Bouncers at the Club Door
Yup.
Yet this is hypocrisy to which we’ve grown so accustomed that nobody seems to notice it any more. The nuclear club is meant to be exclusive. The Nuclear Non-Proliferation Treaty recognises the five permanent members of the UN security council as “nuclear weapons states”, committing them to act as bouncers at the club door. The treaty theoretically obliges these members to ditch their own nukes in the fullness of time – an aptly pompous expression, for an otherwise nuke-free world would make a rogue state with even one bomb so powerful that the chances of universal disarmament are zero. Ever since Hiroshima, we’ve been faced with the depressing fact that you cannot un-invent something.
You also cannot retain a device for yourself and then lecture others that they are not “entitled” to it. Iran is, alas, just as entitled to nuclear weapons as the US and Britain. Ditto North Korea. All the Obama administration has the moral and political right to assert is: “We don’t want Iran to have nuclear weapons.” To which Mahmoud Ahmadinejad would quite sensibly respond: “So what?”
Which, insofar as enrichment of uranium for domestic nuclear energy use goes, he has. Granted, the IAEA has been frustrated in its attempts to verify the existence of an Iranian nukes program at all, but Iran has maintained the right to develop one. And as I have said before, we can do nothing to stop them. Which doesn’t mean someone won’t try.
I’m not sure what you mean by this: “the IAEA has been frustrated in its attempts to verify the existence of an Iranian nukes program at all, but Iran has maintained the right to develop one. ”
The IAEA has indeed verified that Iran has a nuclear energy program, which Iran has maintained that they have the right to develop, correct. Iran has, however, explicitly denied that they have a nuclear weapons program and, as far as I understand it, not mentioned whether they think they have a right to one or not. In fact, Ayatollah Khamenei, has said in very strong terms that nuclear weapons are anathema to Islam. Now of course, he could be dissimulating, but that still doesn’t amount to Iran maintaining that they have the right to develop a nuclear weapons program.
Or perhaps you mean that Iran has maintained the right to develop one in the same sense that every one has maintained the right to develop one because they can’t be un-invented?
I also disagree w/ the quote above that a world free of nuclear weapons would make a “rogue” state with nukes all-powerful. That is utter nonsense disproved by the quote itself. Simply, nukes can’t be uninvented, so were a “rogue” state to use one or threaten to use one it would be quite a simple matter for other states to re-manufacture them. A world without nuclear weapons would be far preferable because it would mitigate the possibility of them being used rashly. There is absolutely no scenario that a “rogue” state would be able to hold nukes over the whole world in that scenario.
Not that I believe the elites of the current nuclear weapon states have any intention of disarming their own stockpiles, but that would still be my preference.
Whoops, my bad. I just posted a correction. Thanks for pointing that out.

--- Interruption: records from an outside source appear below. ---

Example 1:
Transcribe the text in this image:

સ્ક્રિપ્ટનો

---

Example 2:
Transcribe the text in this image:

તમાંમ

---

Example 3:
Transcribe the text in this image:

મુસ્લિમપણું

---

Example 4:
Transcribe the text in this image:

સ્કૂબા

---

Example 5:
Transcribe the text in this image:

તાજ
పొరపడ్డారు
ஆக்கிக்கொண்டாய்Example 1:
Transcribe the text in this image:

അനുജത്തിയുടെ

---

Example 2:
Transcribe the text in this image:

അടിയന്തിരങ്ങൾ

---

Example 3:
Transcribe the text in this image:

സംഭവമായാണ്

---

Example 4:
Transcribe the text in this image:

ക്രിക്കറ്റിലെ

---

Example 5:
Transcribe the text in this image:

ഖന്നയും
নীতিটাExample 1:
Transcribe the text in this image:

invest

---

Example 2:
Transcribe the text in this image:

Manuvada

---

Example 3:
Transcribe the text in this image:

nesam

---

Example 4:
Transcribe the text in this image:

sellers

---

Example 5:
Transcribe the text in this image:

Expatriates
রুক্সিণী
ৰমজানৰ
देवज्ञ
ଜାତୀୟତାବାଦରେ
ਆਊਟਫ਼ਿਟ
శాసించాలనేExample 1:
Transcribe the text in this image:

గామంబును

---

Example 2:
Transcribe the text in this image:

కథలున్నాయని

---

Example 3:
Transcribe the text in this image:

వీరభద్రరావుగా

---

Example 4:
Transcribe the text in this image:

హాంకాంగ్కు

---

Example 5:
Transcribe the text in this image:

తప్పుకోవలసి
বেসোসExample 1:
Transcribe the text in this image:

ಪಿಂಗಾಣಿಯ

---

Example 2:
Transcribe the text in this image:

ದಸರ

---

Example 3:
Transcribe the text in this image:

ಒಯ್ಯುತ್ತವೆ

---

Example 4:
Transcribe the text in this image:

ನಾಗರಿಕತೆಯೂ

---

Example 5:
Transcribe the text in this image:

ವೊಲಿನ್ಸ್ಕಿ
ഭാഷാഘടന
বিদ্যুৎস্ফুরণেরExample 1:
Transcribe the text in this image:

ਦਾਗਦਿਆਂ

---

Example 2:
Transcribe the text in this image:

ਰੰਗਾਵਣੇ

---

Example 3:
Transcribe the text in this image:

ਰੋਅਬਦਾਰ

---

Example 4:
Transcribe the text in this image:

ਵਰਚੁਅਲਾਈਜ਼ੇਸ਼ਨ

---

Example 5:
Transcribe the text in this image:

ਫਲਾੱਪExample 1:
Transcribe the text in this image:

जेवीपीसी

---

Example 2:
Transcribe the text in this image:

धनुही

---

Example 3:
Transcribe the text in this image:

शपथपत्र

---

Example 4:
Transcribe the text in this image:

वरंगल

I would prefer a nuke-free world, too, but that’s just not going to happen. Not so long as nation states covet each other’s resources and prey upon each other weaknesses, or feel the need to swing a big dick on the global stage. You may be right that the point about the rogue state contradicts itself, but it does underscore the impossibility of a nuke-free world: one rogue state starts stock-piling and threatening, other states will follow suit, as you point out. Any guesses who that rogue state will be? I think we’re living in it.
The larger point of US hyocritical lectures is of course valid, but the linked editorial also makes all kinds of unwarranted assumptions about Iranian intentions and proceeds to advocate threatening Iran with Israeli warmongering in order to get them to comply, thus undermining it’s own argument, why would Iran knuckle under to threats of nuclear-armed Israeli violence when they won’t to nuclear-armed American violence? And, to reiterate, there’s little evidence that they have a nuclear weapons program in the first place.
Do you mean the Josh Goldberg piece in the Atlantic? I linked to it because it’s been making the rounds as evidence of further talking head complicity in the ideological ramp up to another war in the middle east. My implied point is that whether or not Iran is actually developing a nuke program, there are a lot of warfappers who really hope they do, because it’s been sooooo long since they had a good boom-boom.
No, I meant the linked piece from which you extracted the quote. Anyway, w/ your correction, we now seem to be largely in agreement, although I still think efforts to move towards nuclear disarmament are worthwhile (if not allowed to be hijacked by hypocritical nuclear powers) even if not particularly hopeful.